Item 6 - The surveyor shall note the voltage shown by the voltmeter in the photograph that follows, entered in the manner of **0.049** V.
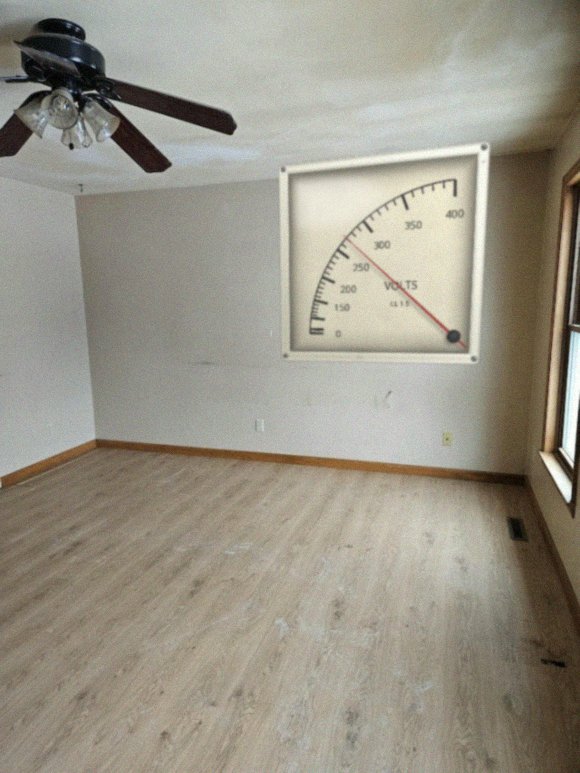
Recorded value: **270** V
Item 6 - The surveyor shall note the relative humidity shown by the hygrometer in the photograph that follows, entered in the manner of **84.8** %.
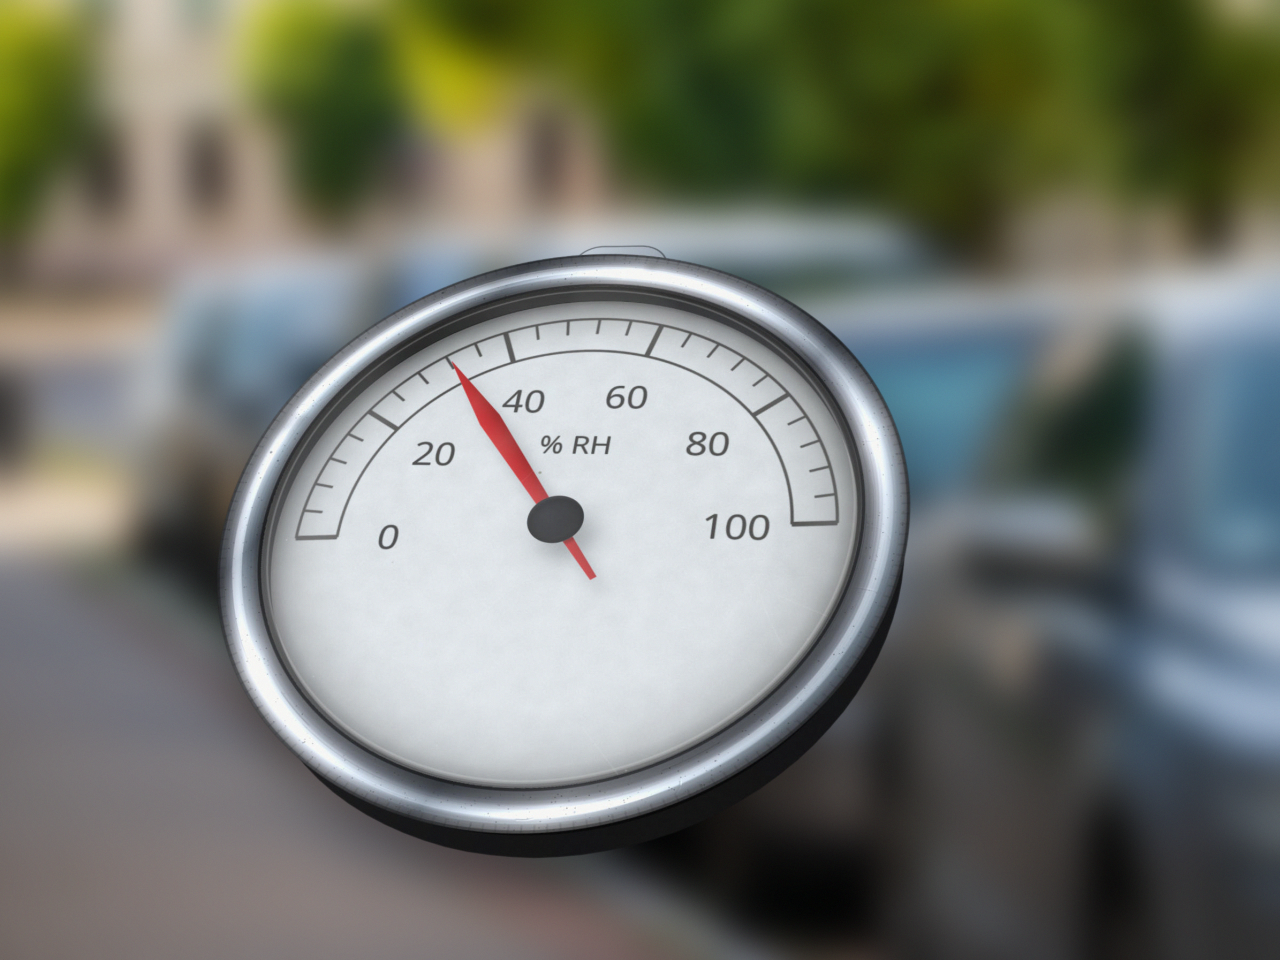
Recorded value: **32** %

---

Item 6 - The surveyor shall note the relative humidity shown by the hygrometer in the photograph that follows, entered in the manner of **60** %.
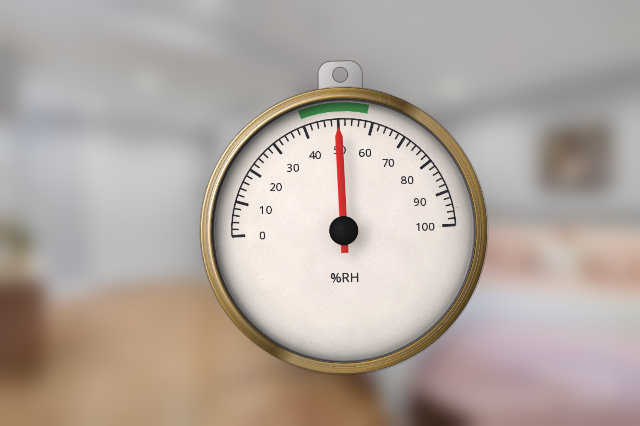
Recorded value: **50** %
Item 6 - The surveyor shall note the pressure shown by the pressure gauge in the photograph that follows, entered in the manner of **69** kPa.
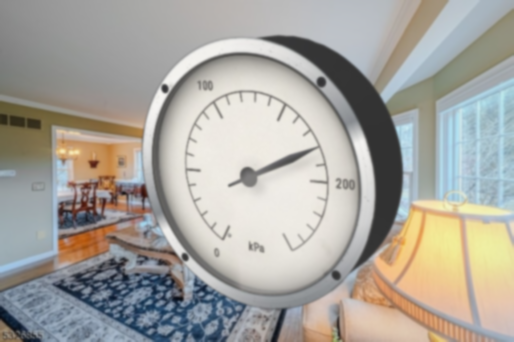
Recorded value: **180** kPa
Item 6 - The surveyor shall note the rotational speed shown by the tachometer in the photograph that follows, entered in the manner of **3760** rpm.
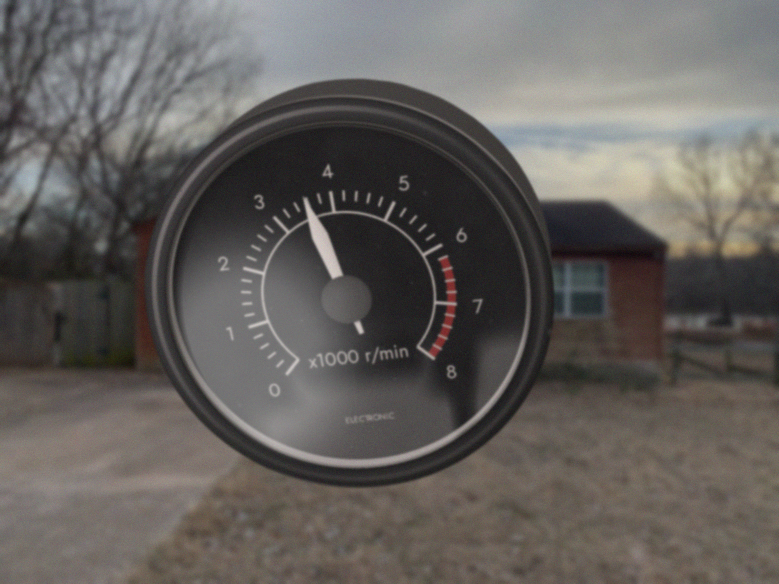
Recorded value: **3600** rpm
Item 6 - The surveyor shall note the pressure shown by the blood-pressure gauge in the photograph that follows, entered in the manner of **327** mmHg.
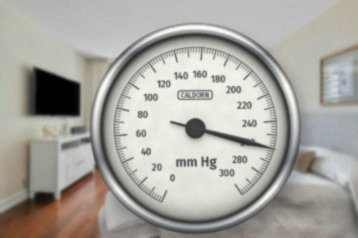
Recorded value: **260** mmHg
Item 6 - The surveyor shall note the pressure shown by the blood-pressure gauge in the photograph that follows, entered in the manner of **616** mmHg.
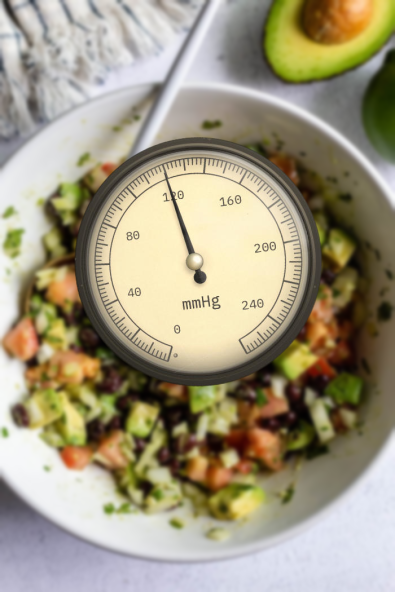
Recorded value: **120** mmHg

...

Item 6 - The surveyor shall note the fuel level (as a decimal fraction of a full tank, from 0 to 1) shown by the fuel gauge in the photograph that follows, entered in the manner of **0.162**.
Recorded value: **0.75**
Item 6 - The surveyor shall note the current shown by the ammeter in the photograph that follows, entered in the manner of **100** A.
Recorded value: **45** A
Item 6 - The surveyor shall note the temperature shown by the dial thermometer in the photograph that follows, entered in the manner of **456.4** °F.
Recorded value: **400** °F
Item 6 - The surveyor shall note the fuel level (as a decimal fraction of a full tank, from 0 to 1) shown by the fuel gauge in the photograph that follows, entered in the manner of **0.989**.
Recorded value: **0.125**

EXERCISE DETAILS: List each line of the material above that contains the word "level".

COMPLETED EXERCISE:
Item 6 - The surveyor shall note the fuel level (as a decimal fraction of a full tank, from 0 to 1) shown by the fuel gauge in the photograph that follows, entered in the manner of **0.162**.
Item 6 - The surveyor shall note the fuel level (as a decimal fraction of a full tank, from 0 to 1) shown by the fuel gauge in the photograph that follows, entered in the manner of **0.989**.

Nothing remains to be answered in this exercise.